Correctness is whether the information is truthful or contains misinformation. For example
wrong prices in a price list may cause financial problems or even induce legal issues.
The accuracy of the information is whether it is without grammatical or spelling errors. These
kinds of verifications are often done in e.g. Word or other word processors.

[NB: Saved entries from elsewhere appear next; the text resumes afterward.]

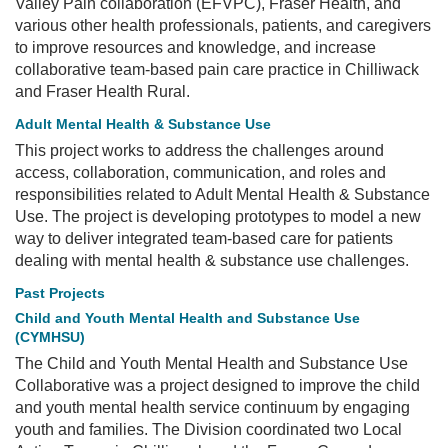
Valley Pain collaboration (EFVPC), Fraser Health, and
various other health professionals, patients, and caregivers
to improve resources and knowledge, and increase
collaborative team-based pain care practice in Chilliwack
and Fraser Health Rural.
Adult Mental Health & Substance Use
This project works to address the challenges around
access, collaboration, communication, and roles and
responsibilities related to Adult Mental Health & Substance
Use. The project is developing prototypes to model a new
way to deliver integrated team-based care for patients
dealing with mental health & substance use challenges.
Past Projects
Child and Youth Mental Health and Substance Use
(CYMHSU)
The Child and Youth Mental Health and Substance Use
Collaborative was a project designed to improve the child
and youth mental health service continuum by engaging
youth and families. The Division coordinated two Local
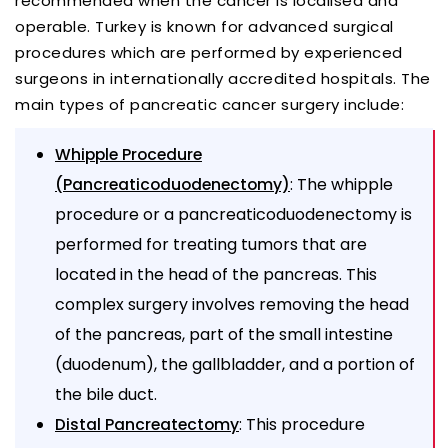
recommended when the cancer is localised and
operable. Turkey is known for advanced surgical
procedures which are performed by experienced
surgeons in internationally accredited hospitals. The
main types of pancreatic cancer surgery include:
Whipple Procedure
: The whipple
(Pancreaticoduodenectomy)
procedure or a pancreaticoduodenectomy is
performed for treating tumors that are
located in the head of the pancreas. This
complex surgery involves removing the head
of the pancreas, part of the small intestine
(duodenum), the gallbladder, and a portion of
the bile duct.
: This procedure
Distal Pancreatectomy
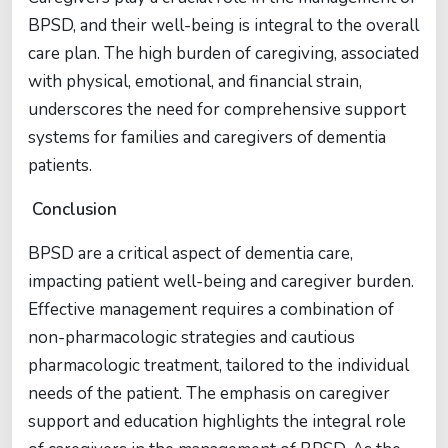
BPSD, and their well-being is integral to the overall
care plan. The high burden of caregiving, associated
with physical, emotional, and financial strain,
underscores the need for comprehensive support
systems for families and caregivers of dementia
patients.
Conclusion
BPSD are a critical aspect of dementia care,
impacting patient well-being and caregiver burden.
Effective management requires a combination of
non-pharmacologic strategies and cautious
pharmacologic treatment, tailored to the individual
needs of the patient. The emphasis on caregiver
support and education highlights the integral role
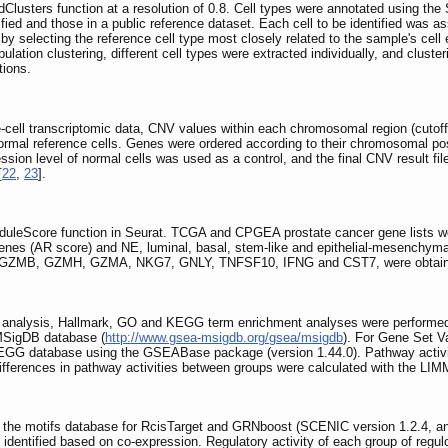
dClusters function at a resolution of 0.8. Cell types were annotated using the
ified and those in a public reference dataset. Each cell to be identified was as
by selecting the reference cell type most closely related to the sample's cell 
opulation clustering, different cell types were extracted individually, and clu
tions.
-cell transcriptomic data, CNV values within each chromosomal region (cutoff
ormal reference cells. Genes were ordered according to their chromosomal pos
ion level of normal cells was used as a control, and the final CNV result fil
[
22
,
23
].
duleScore function in Seurat. TCGA and CPGEA prostate cancer gene lists wer
genes (AR score) and NE, luminal, basal, stem-like and epithelial-mesenchyma
1, GZMB, GZMH, GZMA, NKG7, GNLY, TNFSF10, IFNG and CST7, were obtained
 analysis, Hallmark, GO and KEGG term enrichment analyses were performe
MSigDB database (
http://www.gsea-msigdb.org/gsea/msigdb
). For Gene Set V
EGG database using the GSEABase package (version 1.44.0). Pathway activity
 differences in pathway activities between groups were calculated with the LI
he motifs database for RcisTarget and GRNboost (SCENIC version 1.2.4, and 
re identified based on co-expression. Regulatory activity of each group of reg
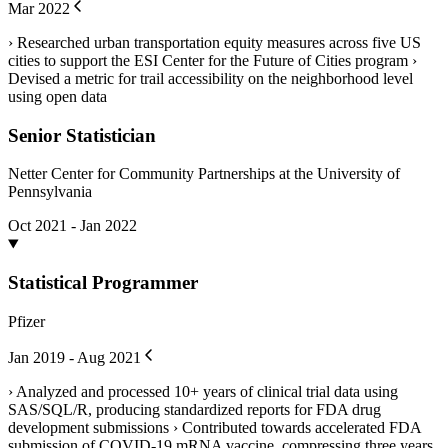
Mar 2022
› Researched urban transportation equity measures across five US
cities to support the ESI Center for the Future of Cities program ›
Devised a metric for trail accessibility on the neighborhood level
using open data
Senior Statistician
Netter Center for Community Partnerships at the University of
Pennsylvania
Oct 2021 - Jan 2022
Statistical Programmer
Pfizer
Jan 2019 - Aug 2021
› Analyzed and processed 10+ years of clinical trial data using
SAS/SQL/R, producing standardized reports for FDA drug
development submissions › Contributed towards accelerated FDA
submission of COVID-19 mRNA vaccine, compressing three years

Remove irrelevant information from your site. This may otherwise cause misunderstandings
or confusion.
Content testing should be done as early as possible, i.e. when the information is posted.
Summary:
• Correctness
• Accuracy
• Relevancy
4. General Appearance
Does the site feel right when using it? Do you intuitively know where to look for
information? Is the design consistent throughout the site? Make sure that the design and aim
goes hand in hand. Too much design can easily turn a conservative corporate site in to a
publicity stunt. Important to all kinds of usability tests is to involve external personnel that
have little or no connection to the development of the site. It’s easy to get fond of ones own
solution, so having actual users evaluating the site may be critical.
Summary:
• Intuitive design
• Consistent design
• If using frames, make sure that the main area is large enough
• Consider size of pages. Several screens on the same page or links between them
• Do features on the site need help systems or will they be intuitive
2. External Interface
Several web pages have external interfaces, such as merchants verifying credit card numbers
to allow transactions to be made or a site like http://www.pris.nu/ that compares prices and
delivery times on different merchants on the web. Verify that is sent and retrieved in correct
form.
2. Browsers
The browser is the most central component on the client side of the web. Browsers come in
different brands and versions and have different support for Java, JavaScript, ActiveX,
plugins or different HTML specifications. ActiveX, for example, is a Microsoft product and
therefore designed for Internet Explorer, while JavaScript is produced by Netscape and Java
by Sun. This substantiates the fact that compatibility problems commonly occur. Frames and
Cascading style sheets may display differently on different browsers, or not at all. Different
browsers also have different settings for e.g. security or Java support.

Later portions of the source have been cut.